In Anaheim, TOT is No. 1, with this year’s projected $236.2 million accounting for 40% of general fund resources.

That could mean less panic in Long Beach about whether giving hotel workers raises will hurt the industry, but Hillan thinks it still matters.

While some people’s perception is that all hotels are part of bigger brands, such as Marriott, Hyatt or even Motel 6, many are family-run and some have kept the same workers for years, he said—and an economic blow on the heels of the pandemic would be more than some could bear. (Long Beach’s measure would exempt hotels with 100 or fewer rooms.)
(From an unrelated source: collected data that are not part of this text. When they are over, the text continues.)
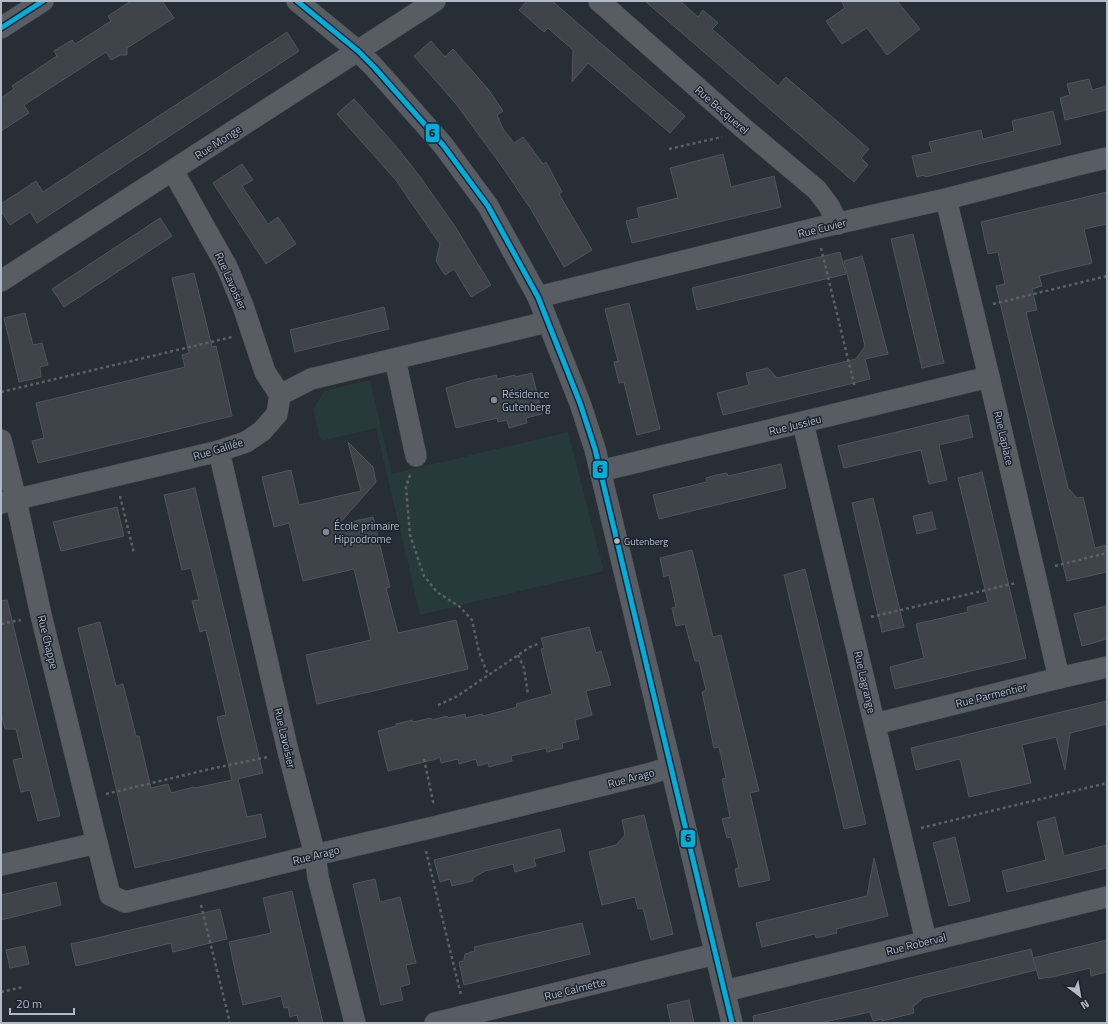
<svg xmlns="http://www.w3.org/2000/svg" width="1108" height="1024" font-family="'Titillium Web',sans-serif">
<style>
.green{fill:#26393b}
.building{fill:#3f444a;stroke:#50555d}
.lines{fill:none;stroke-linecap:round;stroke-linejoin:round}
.minor-casing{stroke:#464a50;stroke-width:22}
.path{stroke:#5c6167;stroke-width:2.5;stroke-dasharray:3 3;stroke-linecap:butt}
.minor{stroke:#585c63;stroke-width:21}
.bus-1-casing{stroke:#1c242f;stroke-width:8}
.bus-1{stroke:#00aedc;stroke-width:5}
.poi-dot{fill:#828993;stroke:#1c242f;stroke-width:1.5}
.bus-dot{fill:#b2bac6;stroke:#1c242f;stroke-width:1.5}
.labels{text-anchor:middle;stroke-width:3;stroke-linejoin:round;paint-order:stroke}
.bus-label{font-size:10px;fill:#b2bac6;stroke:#1c242f;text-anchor:start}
.street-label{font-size:11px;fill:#b2bac6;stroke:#1c242f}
.poi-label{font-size:11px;fill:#b2bac6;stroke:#1c242f;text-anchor:start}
.line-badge{stroke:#1c242f;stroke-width:1.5}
.pale-badge-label{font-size:11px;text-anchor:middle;font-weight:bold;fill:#111}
</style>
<rect width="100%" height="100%" fill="#282e35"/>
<polygon class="green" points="370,380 392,474 568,432 604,571 420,615 376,428 321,441 313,410 324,391"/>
<g class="building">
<polygon points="131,1 162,1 174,18 127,48 127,55 120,55 111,60 106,52 24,105 29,113 1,131 1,98 14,89 12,86 57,56 54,51 72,40 75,44 111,21 108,16"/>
<polygon points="527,1 552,1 685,116 670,133 588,63 572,82 573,50 548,28 544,32 519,10"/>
<polygon points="645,1 680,1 698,17 703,10 718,23 712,29 778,86 786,77 869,149 861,158 868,165 854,182"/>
<polygon points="841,1 897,1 920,29 887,55 867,28 842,44 826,21 845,8"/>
<polygon points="287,32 299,51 37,223 30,212 10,225 1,211 1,204 36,181 43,192"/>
<polygon points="431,41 445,57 453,49 488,89 503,111 497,115 503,129 514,143 523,137 543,164 546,162 562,192 559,194 592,250 564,267 532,211 501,165 457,105 414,56"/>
<polygon points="1089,79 1092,90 1107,86 1107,110 1065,120 1060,98 1070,95 1067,84"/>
<polygon points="354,99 395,145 421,178 456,228 491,285 471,297 454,269 445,275 436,261 440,244 395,179 337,114"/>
<polygon points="1053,111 1061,144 925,177 924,175 917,177 912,156 932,152 929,142 981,130 983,139 1014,131 1012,121"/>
<polygon points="723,154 731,187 774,176 781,207 632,243 626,221 639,218 637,208 678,198 670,168"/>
<polygon points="242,164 253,180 242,186 268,224 278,217 296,244 266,264 213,183"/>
<polygon points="1107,192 1107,224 1084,229 1092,263 1039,276 1042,286 1032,289 1037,310 1026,312 1068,488 1077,498 1083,497 1095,548 1107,545 1107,572 1067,581 996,286 1005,284 998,252 988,254 981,222"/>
<polygon points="160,218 172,236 64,307 52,289"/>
<polygon points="913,234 944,363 922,368 891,239"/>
<polygon points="840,252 846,274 697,310 692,288"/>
<polygon points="862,256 888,354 865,359 870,379 723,415 717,393 749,385 746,373 768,368 777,378 856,359 865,346 844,261"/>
<polygon points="194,273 212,347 216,346 232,416 38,463 32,441 44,438 36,403 185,367 182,355 189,353 172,278"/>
<polygon points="629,303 660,429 637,435 624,382 619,383 614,362 618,361 605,309"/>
<polygon points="384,307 389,329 295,352 290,330"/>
<polygon points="25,313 33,345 42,343 48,365 40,367 41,377 19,382 4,318"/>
<polygon points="532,373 542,414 526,418 527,423 509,428 507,420 498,422 497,418 456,428 446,388 480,378 480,379 496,375 497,379 515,375 515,377"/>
<polygon points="968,415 973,437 939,445 947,480 929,484 921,450 844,468 838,446"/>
<polygon points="348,442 373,467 376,482 338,525 373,517 390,587 386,588 398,633 456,620 468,669 317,704 306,655 371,640 354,569 303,581 289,523 274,527 262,477 291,470 299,505 361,491"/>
<polygon points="781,464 786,488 659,519 653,495 707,482 706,478 716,475 727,473 728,476"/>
<polygon points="982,472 1026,658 895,689 890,667 924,658 916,624 968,612 967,607 988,602 958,478"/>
<polygon points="195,488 263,773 238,779 247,817 261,814 266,837 135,868 78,628 100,622 116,686 123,684 136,736 139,736 151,788 168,784 171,793 194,787 195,788 232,780 217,717 226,715 221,693 206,630 200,632 192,601 199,600 191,568 182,570 164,495"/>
<polygon points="873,498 904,627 882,632 852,503"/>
<polygon points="117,507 124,536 61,551 53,522"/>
<polygon points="932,512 936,529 917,534 913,516"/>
<polygon points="692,550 713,637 721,635 759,791 750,793 770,880 739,887 735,869 739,868 731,837 727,838 722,819 730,817 722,779 726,778 719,747 714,748 702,692 706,690 699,661 695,661 685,624 676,626 672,608 676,607 669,575 664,577 660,558"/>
<polygon points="805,569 866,824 844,829 784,575"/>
<polygon points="7,600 60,816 38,821 30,790 21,792 13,760 23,758 16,729 5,729 1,713 1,601"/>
<polygon points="1107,606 1107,639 1082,646 1074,614"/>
<polygon points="589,627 596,653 601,651 611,685 586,691 592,715 575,720 579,739 562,743 563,748 547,752 546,748 511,756 512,761 489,767 488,763 478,766 476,759 459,764 458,759 441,763 440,757 436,759 388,771 378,731 396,726 396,724 412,720 413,722 431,718 432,720 447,716 448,718 465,714 466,718 482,714 483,716 517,707 516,704 552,694 541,649 544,648 541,638"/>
<polygon points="1107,701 1107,724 1070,733 1065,770 1056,737 1022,745 1031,783 969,797 960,759 916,770 911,748"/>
<polygon points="644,815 673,934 651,940 643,908 638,909 635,897 602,905 589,852 616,845 625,835 622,820"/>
<polygon points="1055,817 1064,856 1107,845 1107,868 1007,892 1002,871 1046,860 1037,822"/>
<polygon points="560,829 565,851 534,859 536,866 515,872 513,864 485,871 473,878 473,881 452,886 450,879 440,882 434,860"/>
<polygon points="955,837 970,901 949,906 933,843"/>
<polygon points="874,858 888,916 836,929 837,933 816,938 815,934 762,947 756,923 867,896"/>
<polygon points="375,879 380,902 400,897 416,963 406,965 410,984 400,987 403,1000 381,1005 353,884"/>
<polygon points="56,882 61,905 1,920 1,895"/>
<polygon points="292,891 297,913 323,1023 299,1023 297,1015 290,1017 288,1007 284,1008 281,996 243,1005 239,988 229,942 271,933 263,898"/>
<polygon points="220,909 227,939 173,952 171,943 76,966 71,944"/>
<polygon points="582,923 590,954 464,985 459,962 464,961 465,954 475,951 474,947"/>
<polygon points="1107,940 1107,972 1091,976 1090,968 1048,978 1048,977 1039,979 1033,958"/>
<polygon points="25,946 29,964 10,968 6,950"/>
<polygon points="1031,949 1036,970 923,998 913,1007 914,1013 882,1021 882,1019 873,1021 870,1012 820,1023 754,1023 753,1016"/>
<polygon points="689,1000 694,1023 671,1023 667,1005"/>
</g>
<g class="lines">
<defs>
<g id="minor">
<polyline points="297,1 358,51 374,67 443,145 488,206 538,297 580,403 595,449 732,1023"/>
<polyline points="599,1 742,127 817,190 829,206 838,224"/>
<polyline points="1,28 43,1"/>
<polyline points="173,171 227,267 243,306 265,372 280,395"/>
<polyline points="946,199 989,377 1059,678"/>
<polyline points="1,281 435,1"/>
<polyline points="538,297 817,228 946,199 1073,166 1107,158"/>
<polyline points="395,359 416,456"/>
<polyline points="280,395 311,379 547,322"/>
<polyline points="803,423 926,941"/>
<polyline points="1,440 16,500 41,615 97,843"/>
<polyline points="219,451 288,751 315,855 318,877 355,1023"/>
<polyline points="600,471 989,377"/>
<polyline points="1,503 219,451 246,442 262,431 277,414 280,395"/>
<polyline points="875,724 1059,678 1107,667"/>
<polyline points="1,865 97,843 110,895 125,902 315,855 438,826 652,773 670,767"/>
<polyline points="725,991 1107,897"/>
<polyline points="435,1023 715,954"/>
</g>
</defs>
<use href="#minor" class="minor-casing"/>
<g class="path">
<polyline points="669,149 722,137"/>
<polyline points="821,248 855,388"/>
<polyline points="993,304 1107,276"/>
<polyline points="1,392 232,337"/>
<polyline points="410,475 406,487 410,535 424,576 437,592 460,607 472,620 479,652 488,675"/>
<polyline points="120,496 134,553"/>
<polyline points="1055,566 1107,553"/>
<polyline points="871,617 1016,583"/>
<polyline points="1,624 21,620"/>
<polyline points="518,655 524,668 528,695"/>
<polyline points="438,705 456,697 530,647 538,644"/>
<polyline points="424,759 434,806"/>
<polyline points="106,794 210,769 268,757"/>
<polyline points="921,828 1107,783"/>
<polyline points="426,851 461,995"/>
<polyline points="201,905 230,1023"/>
<polyline points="1,992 23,987"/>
</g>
<use href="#minor" class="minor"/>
<defs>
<g id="bus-1">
<polyline points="297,1 358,51 374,67 443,145 488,206 538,297 580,403 595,449 732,1023"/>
<polyline points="1,28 43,1"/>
</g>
</defs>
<use href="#bus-1" class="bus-1-casing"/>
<use href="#bus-1" class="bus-1"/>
</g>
<g class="poi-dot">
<circle cx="494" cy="400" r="4"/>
<circle cx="326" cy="532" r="4"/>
</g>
<circle class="bus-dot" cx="617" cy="541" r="3.5"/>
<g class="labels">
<g class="bus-label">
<text x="624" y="545">Gutenberg</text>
</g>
<g class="street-label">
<text transform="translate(722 110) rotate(41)" y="4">Rue Becquerel</text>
<text transform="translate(218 142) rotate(-33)" y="4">Rue Monge</text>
<text transform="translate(822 228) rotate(-14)" y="4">Rue Cuvier</text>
<text transform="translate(231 281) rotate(66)" y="4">Rue Lavoisier</text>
<text transform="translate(795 425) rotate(-14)" y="4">Rue Jussieu</text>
<text transform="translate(1004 438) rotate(77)" y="4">Rue Laplace</text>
<text transform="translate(218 449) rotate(-17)" y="4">Rue Galilée</text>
<text transform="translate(48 642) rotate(76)" y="4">Rue Chappe</text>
<text transform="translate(865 682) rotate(77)" y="4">Rue Lagrange</text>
<text transform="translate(991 695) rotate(-14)" y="4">Rue Parmentier</text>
<text transform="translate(285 738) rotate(77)" y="4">Rue Lavoisier</text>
<text transform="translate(631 778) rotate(-15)" y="4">Rue Arago</text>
<text transform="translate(316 855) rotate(-14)" y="4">Rue Arago</text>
<text transform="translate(916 944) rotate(-14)" y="4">Rue Roberval</text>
<text transform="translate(575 989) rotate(-14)" y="4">Rue Calmette</text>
</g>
<g class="poi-label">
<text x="502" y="398">Résidence<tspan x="502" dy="13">Gutenberg</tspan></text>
<text x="334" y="530">École primaire<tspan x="334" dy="13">Hippodrome</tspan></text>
</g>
</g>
<g class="line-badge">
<rect x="425" y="123" width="15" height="20" rx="4" fill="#00aedc"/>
<rect x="592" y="460" width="16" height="19" rx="4" fill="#00aedc"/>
<rect x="680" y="829" width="16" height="19" rx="4" fill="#00aedc"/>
</g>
<g class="pale-badge-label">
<text x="432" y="137">6</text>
<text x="600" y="473">6</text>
<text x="688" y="842">6</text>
</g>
<rect width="1108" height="1024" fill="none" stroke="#b2bac6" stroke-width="4"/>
<g transform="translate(1080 996) rotate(149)" stroke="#1c242f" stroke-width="3" paint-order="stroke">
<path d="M0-3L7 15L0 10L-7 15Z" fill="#b2bac6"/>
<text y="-6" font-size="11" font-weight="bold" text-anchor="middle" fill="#b2bac6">N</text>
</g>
<path d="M10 1008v6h64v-6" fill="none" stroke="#b2bac6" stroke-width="2"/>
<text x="16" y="1008" font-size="12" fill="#b2bac6" stroke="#1c242f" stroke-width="3" paint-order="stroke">20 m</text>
</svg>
As the March primary draws closer, Long Beach voters should expect to see a campaign promoting the hotel worker wage increase. Briceño said it will likely be the union’s typical ground game: door-knocking in neighborhoods, text messages to voters, mailers and community organizing.

“I’m super optimistic about our campaign in Long Beach,” she said. “Obviously (the issue) has the support of the council.”

Hillan said it’s too early to say how opposition to Long Beach’s measure will take shape or whether the L.A. hotel association will lend its financial support.

Urch, the political consultant, thinks Unite Here will have to find a new message that will reach people in Long Beach.

They can’t take the worker safety angle, he said, because Long Beach already requires panic buttons—voters approved that in a 2018 measure.

Briceño’s pitch continues to be that many hospitality workers are priced out of the communities where they work and some are “one paycheck away from homeless and living in the streets.”

But Urch said pushing for higher pay alone may not cut ice with residents who are also struggling and may wonder, why single out one industry?

Compared with Anaheim, however, the union may have one advantage in Long Beach: there’s no one powerful entity that could galvanize the opposition and spend whatever it takes.

“When we look at ballot propositions, the side with the most money usually wins,” said Smoller, the political scientist.

“It’s not always the case, but it’s most often the case.”

Editor’s note: This story was corrected to show the accurate timeline for the proposed wage increases in Long Beach.